The aim of this research project is to study how deep learning algorithm can advance the study of TBI, and develop SOTA deep learning algorithm designed for the TBI analysis. We are interested in the technologies that are capable of exploiting different modes of the collected data, which include images and text associated with each patient. Meanwhile, the interpretability of the results is as important as the prediction accuracy. 

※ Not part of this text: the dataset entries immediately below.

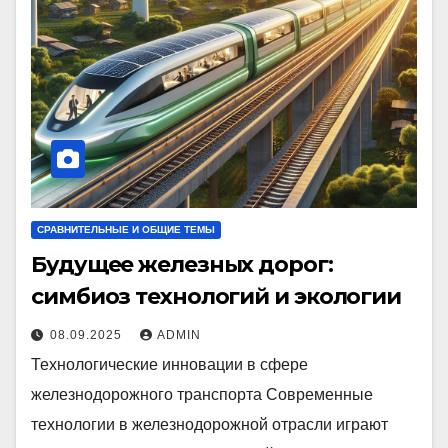
СРАВНИТЕЛЬНЫЕ И ОБЩИЕ ТЕМЫ
Будущее железных дорог:
симбиоз технологий и экологии
08.09.2025
ADMIN
Технологические инновации в сфере
железнодорожного транспорта Современные
технологии в железнодорожной отрасли играют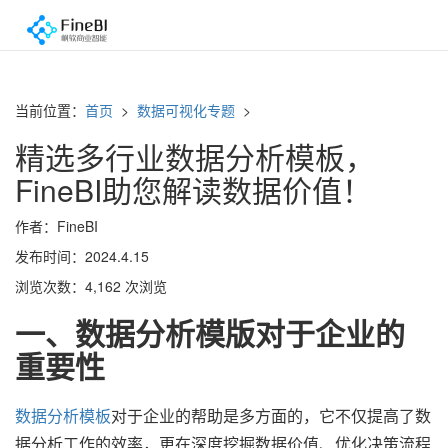
当前位置：
首页
>
数据可视化专题
>
精选多行业数据分析模板，
FineBI助您解读数据价值！
作者：FineBI
发布时间：2024.4.15
浏览次数：4,162 次浏览
一、
数据分析模版对于企业的
重要性
数据分析模板
对于企业的帮助是多方面的，它不仅提高了数
据分析工作的效率，更在深度挖掘数据价值、优化决策流程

The candidate will work closely with Dr. Lan Du from the Faculty of IT and Dr. Joanna F Dipnall from the School of Public Health and Preventive Medicine.

URLs/references

  1. Dewan MC, Rattani A, Gupta S, Baticulon RE, Hung Y-C, Punchak M, et al. Estimating the global incidence of traumatic brain injury. Journal of neurosurgery. 2018;130(4):1080-97.
  2. Maas AI, Menon DK, Adelson PD, Andelic N, Bell MJ, Belli A, et al. Traumatic brain injury: integrated approaches to improve prevention, clinical care, and research. The Lancet Neurology. 2017;16(12):987-1048.
  3. Pham TD. A comprehensive study on classification of COVID-19 on computed tomography with pretrained convolutional neural networks. Scientific RepoRtS. 2020;10(1):1-8.
  4. Chilamkurthy S, Ghosh R, Tanamala S, Biviji M, Campeau NG, Venugopal VK, et al. Deep learning algorithms for detection of critical findings in head CT scans: a retrospective study. The Lancet. 2018;392(10162):2388-96.
  5. Qureshi AN. Semi-automated classification of CT scans in traumatic brain injury patients. Int J Comput Appl. 2015;113:1-8.

Required knowledge

  • the candidate should have basic knowledge about machine/deep learning, e.g., various classification models.
  • the candidate should have good python programming skill and is familiar with either Pytorch or TensorFlow.
  • Knowing advanced deep learning models for NLP and CV is a plus.